C’était une promesse de François Hollande pendant la campagne présidentielle : aligner la fiscalité des revenus du capital sur celle des revenus du travail. La mesure compte pour près de la moitié des 10 milliards de hausses d’impôts sur les ménages prévues cette année.

Jusqu'à présent, chaque contribuable avait le choix de soumettre ses intérêts ou dividendes au barème progressif de l'impôt sur le revenu, ou d’opter pour le prélèvement forfaitaire libératoire (PFL), dont le taux varie de 21 % à 24 % selon les placements.
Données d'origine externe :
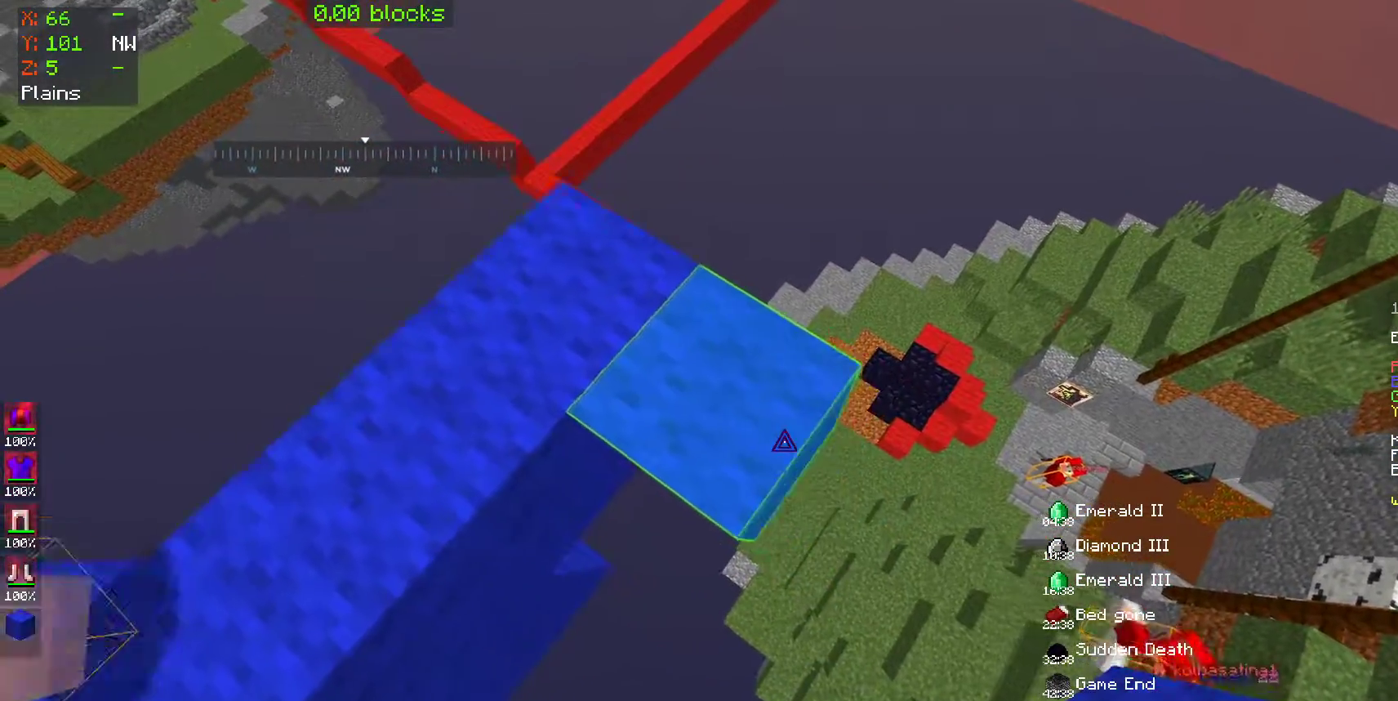
{"keys": ["d", "s"], "mouse": ["right"], "events": [[300, "s", "down"]]}
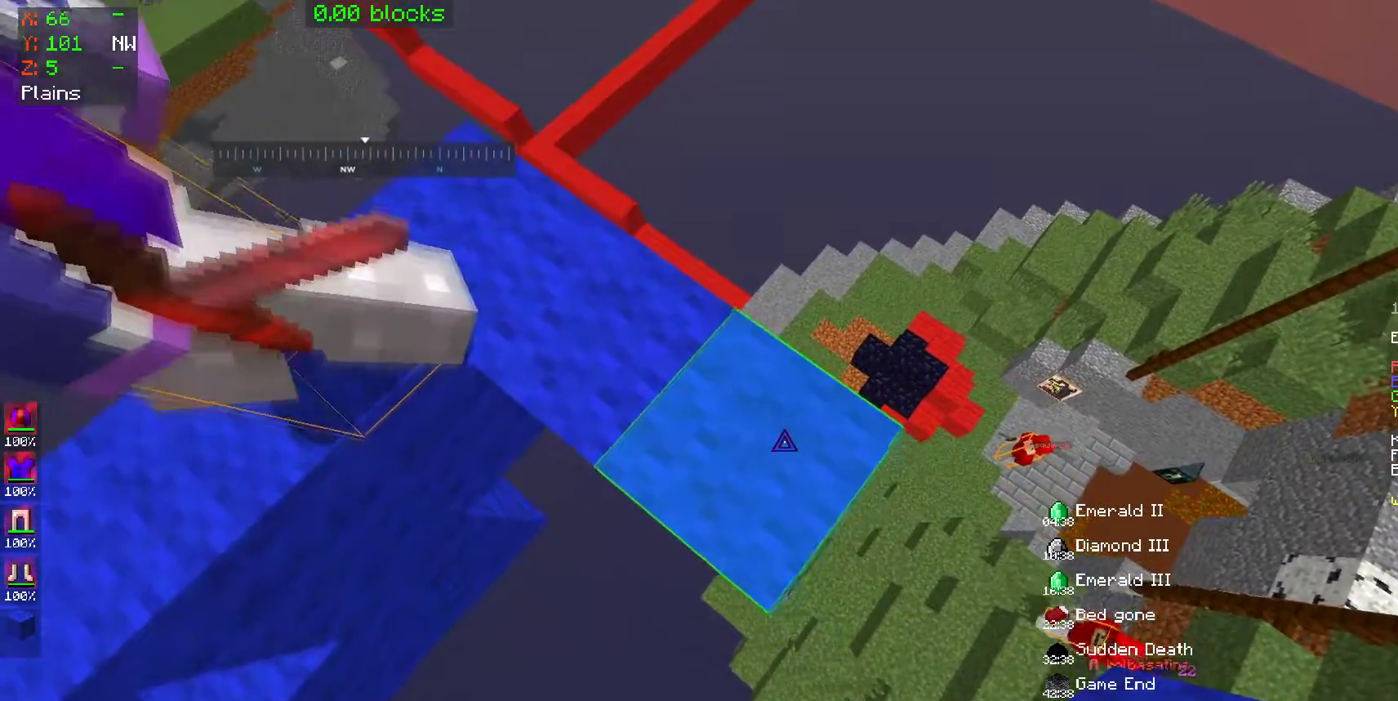
{"keys": ["d", "s"], "mouse": ["right"], "events": []}
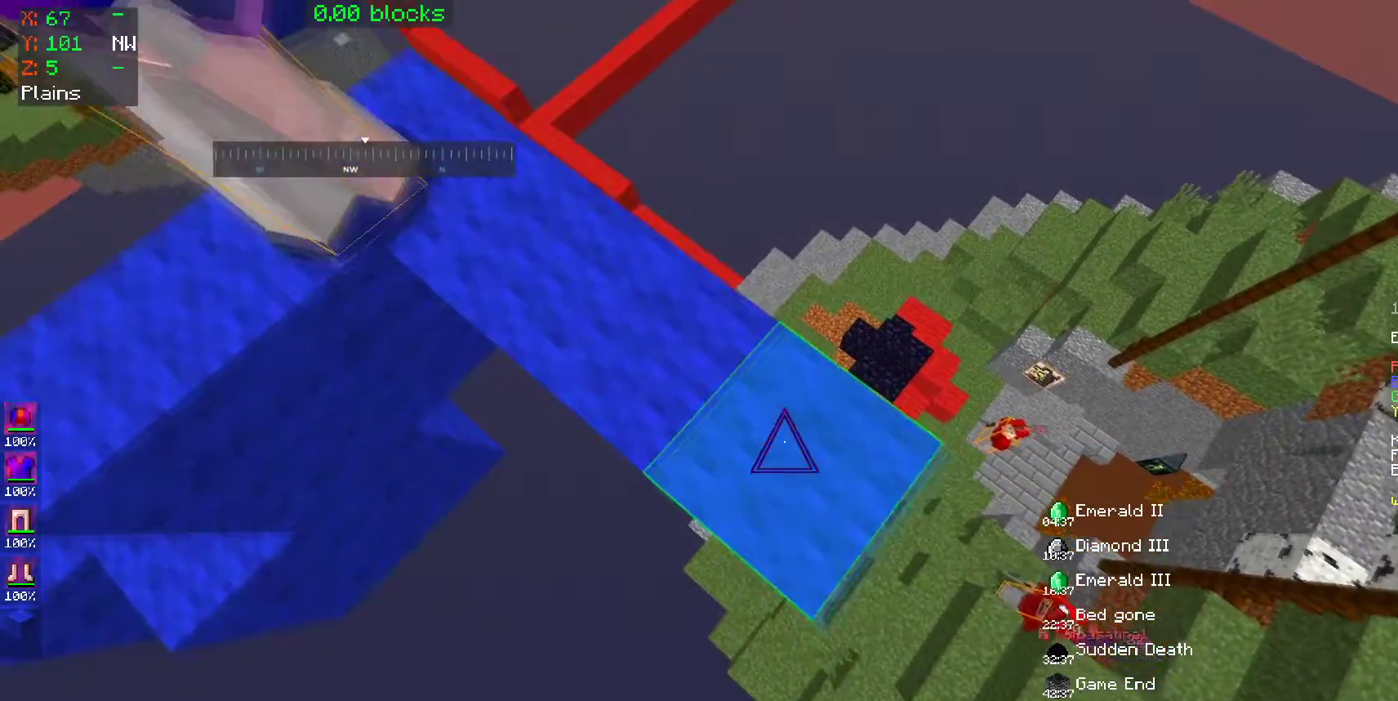
{"keys": ["d", "s"], "mouse": ["right"], "events": []}
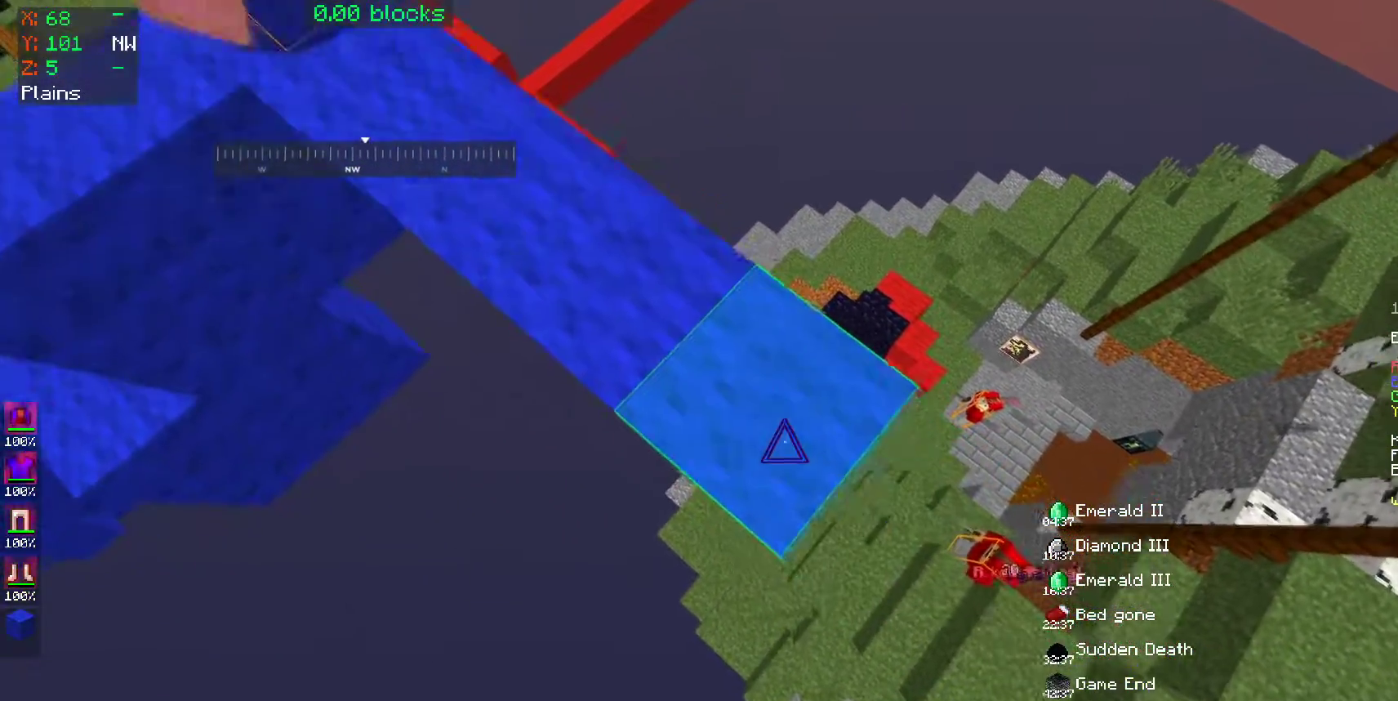
{"keys": ["d", "s"], "mouse": ["right"], "events": []}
Désormais, les contribuables n’auront plus le choix. Tous les revenus du capital devront être intégrés au barème de l’impôt sur le revenu. « Pour les ménages déclarant plus de 26 420 euros par part, la suppression du prélèvement forfaitaire libératoire risque d’entraîner une augmentation de l’imposition », note Stéphane Jacquin, directeur de l’ingénierie patrimoniale de Lazard Frères Gestion. Ces derniers verront en effet l’imposition de leurs intérêts passer de 24% (hors prélèvements sociaux) à 30%, voire 41% ou 45% pour ceux qui se situent dans les tranches les plus élevées d’imposition aux revenus.

Initialement, la mesure devait s’appliquer rétroactivement aux revenus perçus en 2012, mais le Conseil constitutionnel a écarté cette possibilité. Par conséquent, le niveau d’imposition des intérêts et dividendes perçus l’année dernière ne change pas. Afin de faire malgré tout entrer des recettes dans les caisses de l’Etat, le gouvernement a instauré cette année un prélèvement à la source sur les dividendes et intérêts, considéré comme un « acompte » sur l’impôt de 2014. Il a en revanche maintenu l’abattement proportionnel de 40% sur les dividendes tout en supprimant l'abattement fixe de 1 525 euros (3 050 euros pour un couple marié ou pacsé).

Plus-values : le prélèvement forfaitaire augmente


En matière de plus-values, l’alourdissement de la fiscalité est plus sensible encore. Ainsi le prélèvement forfaitaire passe de 19% à 24% sur les plus-values réalisées en 2012 (auquel s’ajoutent les prélèvements sociaux – 15,5%). Les plus-values réalisés à compter du 1er janvier 2013 sont soumises, tout comme les dividendes et intérêts, au barème progressif de l’impôt sur le revenu et ce dès le premier euro de cession.

Les contribuables bénéficient toujours d’un abattement pour durée de détention. Celui-ci s’élève à 20 % de la plus-value entre 2 et 4 ans de détention, à 30 % entre 4 et 6 ans et à 40 % au-delà. Par ailleurs, les moins-values réalisées à compter du 1er janvier 2012 peuvent être déduites des plus-values réalisées au cours de la même année ou des 10 années suivantes. « Nous ne pensons pas que la nouvelle fiscalité sur les plus values pénalise l’investissement en bourse mais elle va compliquer la gestion des portefeuilles », commente Marie-Laure Decobert, ingénieur patrimonial, SwissLife Banque Privée. « Faut-il attendre pour bénéficier d’un abattement plus important, au risque de vendre trop tard ? Les investisseurs vont être confrontés à ces questions ».

Les créateurs d’entreprise ont quant à eux obtenu un dispositif dérogatoire de taxation des plus-values. En cas de cession de leur société, ils continuent à bénéficier, sous certaines conditions, d’un taux d’imposition proportionnel de 19% (hors prélèvements sociaux). Des exonérations sont également prévues s’ils réinvestissent au moins 50% de la plus-value dans une autre entreprise, et ce dans les 24 mois.